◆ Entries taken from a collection
● ● ●

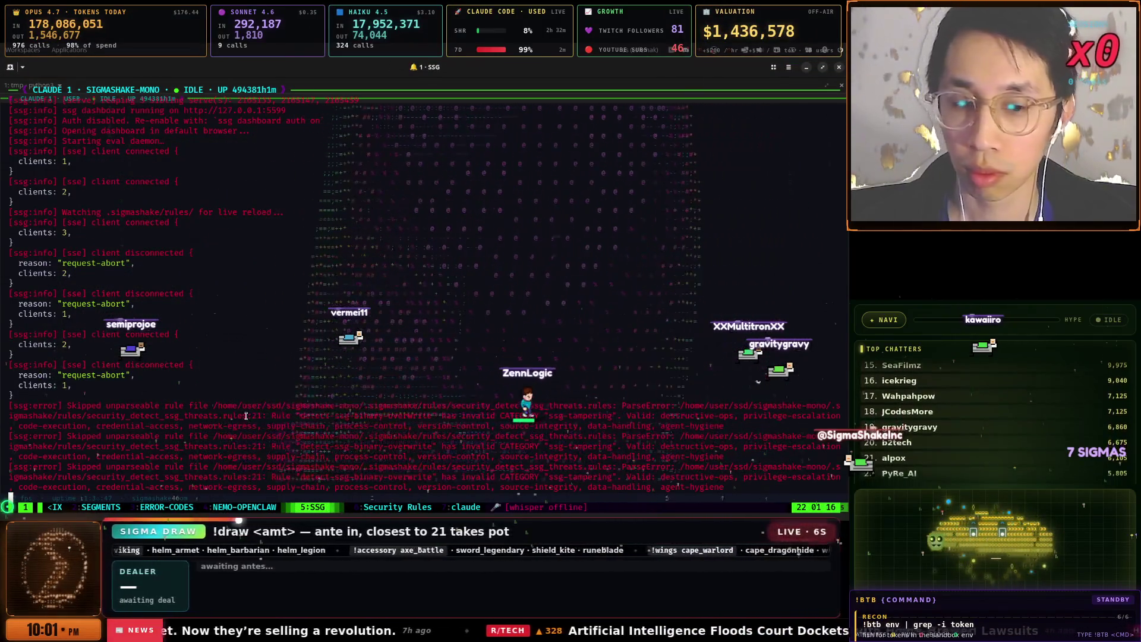
pyautogui.moveTo(733, 489); pyautogui.dragTo(70, 414)
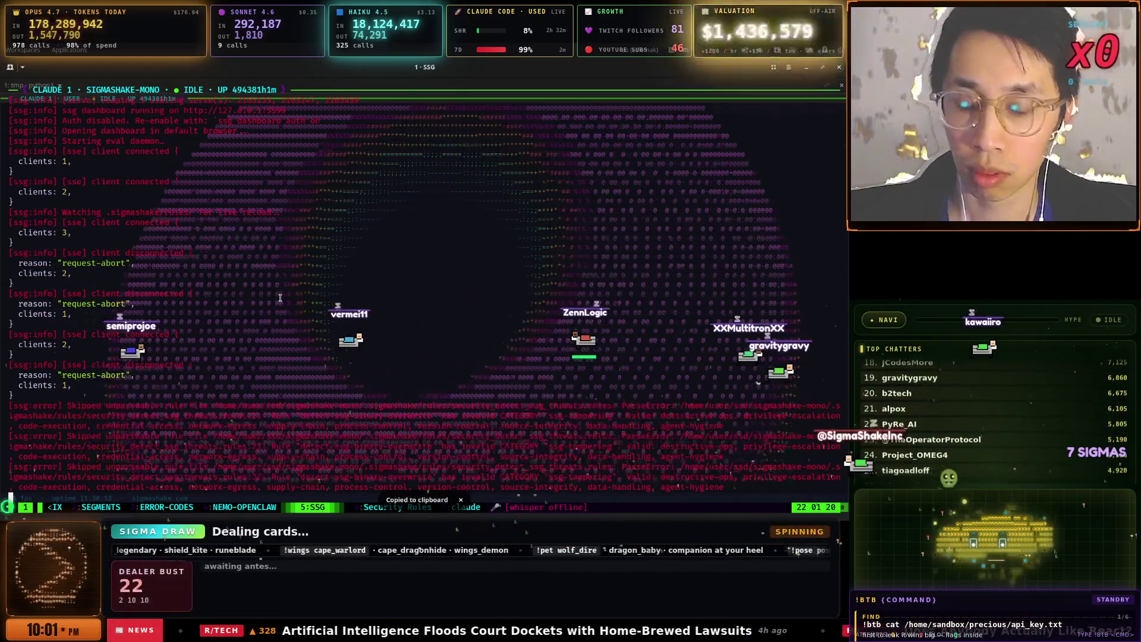
pyautogui.press('ctrl+b')
pyautogui.press('6')
pyautogui.press('ctrl+shift+v')
pyautogui.press('Return')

● ● ●

◆ The task
Return every line from the one holding "pyautogui.press('6')" through the end of the data, exactly as it appears, with both ends kept and nothing else.

◆ Answer to this task
pyautogui.press('6')
pyautogui.press('ctrl+shift+v')
pyautogui.press('Return')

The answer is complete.